§ WHAT IS EXPECTED: The entries below need to be transcribed verbatim.

○ ○ ○ ○

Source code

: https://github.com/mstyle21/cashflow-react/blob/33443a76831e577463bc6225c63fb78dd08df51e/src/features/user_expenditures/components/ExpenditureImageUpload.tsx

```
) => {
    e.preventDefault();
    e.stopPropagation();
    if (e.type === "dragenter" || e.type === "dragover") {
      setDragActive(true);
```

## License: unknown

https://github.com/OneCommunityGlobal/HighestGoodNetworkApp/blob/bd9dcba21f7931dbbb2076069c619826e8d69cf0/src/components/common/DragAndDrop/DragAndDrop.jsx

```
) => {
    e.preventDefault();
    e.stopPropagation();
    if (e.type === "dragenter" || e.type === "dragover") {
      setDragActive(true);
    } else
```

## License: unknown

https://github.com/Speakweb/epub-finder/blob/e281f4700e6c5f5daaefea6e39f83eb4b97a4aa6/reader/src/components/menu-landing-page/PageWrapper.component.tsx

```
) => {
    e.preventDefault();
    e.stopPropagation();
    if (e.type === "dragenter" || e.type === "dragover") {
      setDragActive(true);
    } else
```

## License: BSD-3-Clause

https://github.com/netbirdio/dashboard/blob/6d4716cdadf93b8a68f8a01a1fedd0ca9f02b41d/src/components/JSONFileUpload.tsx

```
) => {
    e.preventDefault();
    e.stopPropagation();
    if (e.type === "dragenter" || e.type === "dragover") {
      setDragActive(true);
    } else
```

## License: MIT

○ ○ ○ ○

§ RESULT:
Source code

: https://github.com/mstyle21/cashflow-react/blob/33443a76831e577463bc6225c63fb78dd08df51e/src/features/user_expenditures/components/ExpenditureImageUpload.tsx

```
) => {
    e.preventDefault();
    e.stopPropagation();
    if (e.type === "dragenter" || e.type === "dragover") {
      setDragActive(true);
```

## License: unknown

https://github.com/OneCommunityGlobal/HighestGoodNetworkApp/blob/bd9dcba21f7931dbbb2076069c619826e8d69cf0/src/components/common/DragAndDrop/DragAndDrop.jsx

```
) => {
    e.preventDefault();
    e.stopPropagation();
    if (e.type === "dragenter" || e.type === "dragover") {
      setDragActive(true);
    } else
```

## License: unknown

https://github.com/Speakweb/epub-finder/blob/e281f4700e6c5f5daaefea6e39f83eb4b97a4aa6/reader/src/components/menu-landing-page/PageWrapper.component.tsx

```
) => {
    e.preventDefault();
    e.stopPropagation();
    if (e.type === "dragenter" || e.type === "dragover") {
      setDragActive(true);
    } else
```

## License: BSD-3-Clause

https://github.com/netbirdio/dashboard/blob/6d4716cdadf93b8a68f8a01a1fedd0ca9f02b41d/src/components/JSONFileUpload.tsx

```
) => {
    e.preventDefault();
    e.stopPropagation();
    if (e.type === "dragenter" || e.type === "dragover") {
      setDragActive(true);
    } else
```

## License: MIT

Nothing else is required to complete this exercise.